_DATA_.

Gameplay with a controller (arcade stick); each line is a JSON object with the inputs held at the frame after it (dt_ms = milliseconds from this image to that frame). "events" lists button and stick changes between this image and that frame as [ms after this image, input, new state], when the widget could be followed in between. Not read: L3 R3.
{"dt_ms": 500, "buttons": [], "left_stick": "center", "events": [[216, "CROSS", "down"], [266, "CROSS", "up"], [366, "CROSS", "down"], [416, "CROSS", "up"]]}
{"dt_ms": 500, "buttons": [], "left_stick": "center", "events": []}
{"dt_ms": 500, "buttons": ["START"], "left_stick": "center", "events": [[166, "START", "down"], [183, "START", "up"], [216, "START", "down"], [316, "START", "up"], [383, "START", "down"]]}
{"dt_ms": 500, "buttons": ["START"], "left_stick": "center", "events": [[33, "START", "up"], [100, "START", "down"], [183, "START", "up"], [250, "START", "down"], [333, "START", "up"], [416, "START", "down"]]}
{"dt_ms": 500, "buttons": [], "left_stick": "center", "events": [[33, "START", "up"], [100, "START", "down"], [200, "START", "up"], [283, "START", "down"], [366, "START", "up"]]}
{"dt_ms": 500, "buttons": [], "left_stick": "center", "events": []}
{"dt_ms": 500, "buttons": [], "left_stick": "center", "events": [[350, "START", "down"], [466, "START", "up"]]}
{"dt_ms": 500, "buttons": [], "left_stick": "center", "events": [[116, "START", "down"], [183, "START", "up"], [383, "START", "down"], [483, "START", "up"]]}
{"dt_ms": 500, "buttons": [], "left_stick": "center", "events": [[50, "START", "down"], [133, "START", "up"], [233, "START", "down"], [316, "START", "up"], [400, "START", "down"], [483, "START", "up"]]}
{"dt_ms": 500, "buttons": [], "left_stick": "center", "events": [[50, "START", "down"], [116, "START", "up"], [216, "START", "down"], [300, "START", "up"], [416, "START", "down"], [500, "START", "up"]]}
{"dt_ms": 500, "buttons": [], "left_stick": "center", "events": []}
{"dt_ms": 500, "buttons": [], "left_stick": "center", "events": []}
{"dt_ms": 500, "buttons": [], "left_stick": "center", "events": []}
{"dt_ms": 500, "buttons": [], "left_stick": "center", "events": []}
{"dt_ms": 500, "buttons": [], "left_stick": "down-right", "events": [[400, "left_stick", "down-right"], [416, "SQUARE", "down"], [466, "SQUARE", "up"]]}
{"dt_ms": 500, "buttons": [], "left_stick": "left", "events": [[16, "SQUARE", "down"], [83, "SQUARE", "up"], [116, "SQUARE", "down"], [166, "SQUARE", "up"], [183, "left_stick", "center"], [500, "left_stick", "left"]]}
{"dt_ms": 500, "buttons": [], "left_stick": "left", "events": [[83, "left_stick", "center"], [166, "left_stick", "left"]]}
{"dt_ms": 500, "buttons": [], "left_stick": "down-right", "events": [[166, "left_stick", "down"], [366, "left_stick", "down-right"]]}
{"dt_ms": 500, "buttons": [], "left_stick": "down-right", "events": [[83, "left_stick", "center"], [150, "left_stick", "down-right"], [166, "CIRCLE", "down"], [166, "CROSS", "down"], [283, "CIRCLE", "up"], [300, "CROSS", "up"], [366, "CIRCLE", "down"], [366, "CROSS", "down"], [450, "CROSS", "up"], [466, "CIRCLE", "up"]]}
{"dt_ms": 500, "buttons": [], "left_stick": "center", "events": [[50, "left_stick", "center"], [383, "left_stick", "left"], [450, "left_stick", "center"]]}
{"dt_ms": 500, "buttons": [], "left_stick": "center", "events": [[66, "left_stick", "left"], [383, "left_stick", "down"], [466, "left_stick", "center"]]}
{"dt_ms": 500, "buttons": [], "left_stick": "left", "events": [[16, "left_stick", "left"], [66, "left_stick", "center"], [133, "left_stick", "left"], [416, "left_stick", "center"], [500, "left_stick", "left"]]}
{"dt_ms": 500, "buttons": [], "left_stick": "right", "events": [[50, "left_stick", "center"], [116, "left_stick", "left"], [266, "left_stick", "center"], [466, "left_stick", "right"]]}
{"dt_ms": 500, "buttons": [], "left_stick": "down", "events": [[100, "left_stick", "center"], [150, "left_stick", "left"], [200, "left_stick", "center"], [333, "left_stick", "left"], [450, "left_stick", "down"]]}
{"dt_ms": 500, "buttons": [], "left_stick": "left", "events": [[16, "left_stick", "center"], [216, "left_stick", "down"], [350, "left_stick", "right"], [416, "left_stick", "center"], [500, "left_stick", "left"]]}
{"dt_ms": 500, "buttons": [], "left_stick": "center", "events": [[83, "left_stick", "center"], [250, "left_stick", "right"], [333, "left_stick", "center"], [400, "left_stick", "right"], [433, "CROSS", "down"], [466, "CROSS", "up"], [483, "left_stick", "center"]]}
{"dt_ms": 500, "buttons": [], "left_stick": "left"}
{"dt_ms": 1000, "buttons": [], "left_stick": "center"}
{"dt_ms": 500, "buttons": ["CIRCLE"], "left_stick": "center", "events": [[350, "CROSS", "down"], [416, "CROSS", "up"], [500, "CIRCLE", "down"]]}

_WHAT IS BEING ASKED_. Your task is to show every line of the listing above containing "CIRCLE".

_EXPECTED ANSWER_.
{"dt_ms": 500, "buttons": [], "left_stick": "down-right", "events": [[83, "left_stick", "center"], [150, "left_stick", "down-right"], [166, "CIRCLE", "down"], [166, "CROSS", "down"], [283, "CIRCLE", "up"], [300, "CROSS", "up"], [366, "CIRCLE", "down"], [366, "CROSS", "down"], [450, "CROSS", "up"], [466, "CIRCLE", "up"]]}
{"dt_ms": 500, "buttons": ["CIRCLE"], "left_stick": "center", "events": [[350, "CROSS", "down"], [416, "CROSS", "up"], [500, "CIRCLE", "down"]]}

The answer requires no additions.